*** SOURCE DATA ***

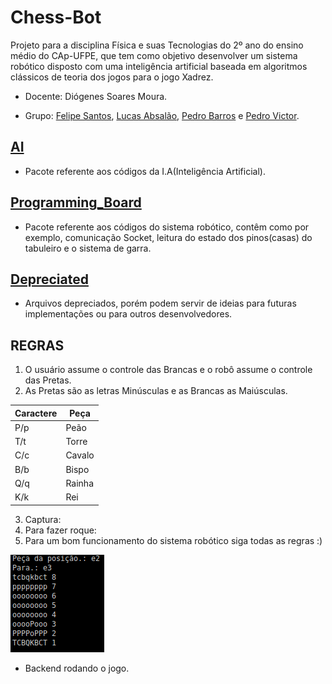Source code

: # Chess-Bot

Projeto para a disciplina Física e suas Tecnologias do 2º ano do ensino médio do CAp-UFPE, que tem como objetivo desenvolver um sistema robótico disposto com uma inteligência artificial baseada em algoritmos clássicos de teoria dos jogos para o jogo Xadrez.

- Docente: Diógenes Soares Moura.

- Grupo: [Felipe Santos](https://github.com/SageScroll18144), [Lucas Absalão](https://github.com/LightAsh04), [Pedro Barros](https://github.com/lightTuring) e [Pedro Victor](https://github.com/defBig).

## [AI](https://github.com/lightTuring/chess-ai/tree/master/AI)

- Pacote referente aos códigos da I.A(Inteligência Artificial).

## [Programming_Board](https://github.com/lightTuring/chess-ai/tree/master/Programming_Board)

- Pacote referente aos códigos do sistema robótico, contêm como por exemplo, comunicação Socket, leitura do estado dos pinos(casas) do tabuleiro e o sistema de garra.

## [Depreciated](https://github.com/lightTuring/chess-ai/tree/master/Depreciated)

- Arquivos depreciados, porém podem servir de ideias para futuras implementações ou para outros desenvolvedores.

## REGRAS

1. O usuário assume o controle das Brancas e o robô assume o controle das Pretas.
2. As Pretas são as letras Minúsculas e as Brancas as Maiúsculas.

|    Caractere      | Peça                                          |
| ---------------- | ------------------------------------------------------ |
| P/p                | Peão |
| T/t                | Torre                                  |
| C/c                |     Cavalo        |
| B/b                |        Bispo     |
| Q/q                |         Rainha    |
| K/k                |          Rei   |

3. Captura:
4. Para fazer roque:
5. Para um bom funcionamento do sistema robótico siga todas as regras :)

![Screenshot](gchess.png)

- Backend rodando o jogo.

*** End of SOURCE DATA ***

## ASSIGNED TASK
In the entries above, locate every line with the word "Pretas" and copy it.

## WRITTEN REPLY
1. O usuário assume o controle das Brancas e o robô assume o controle das Pretas.
2. As Pretas são as letras Minúsculas e as Brancas as Maiúsculas.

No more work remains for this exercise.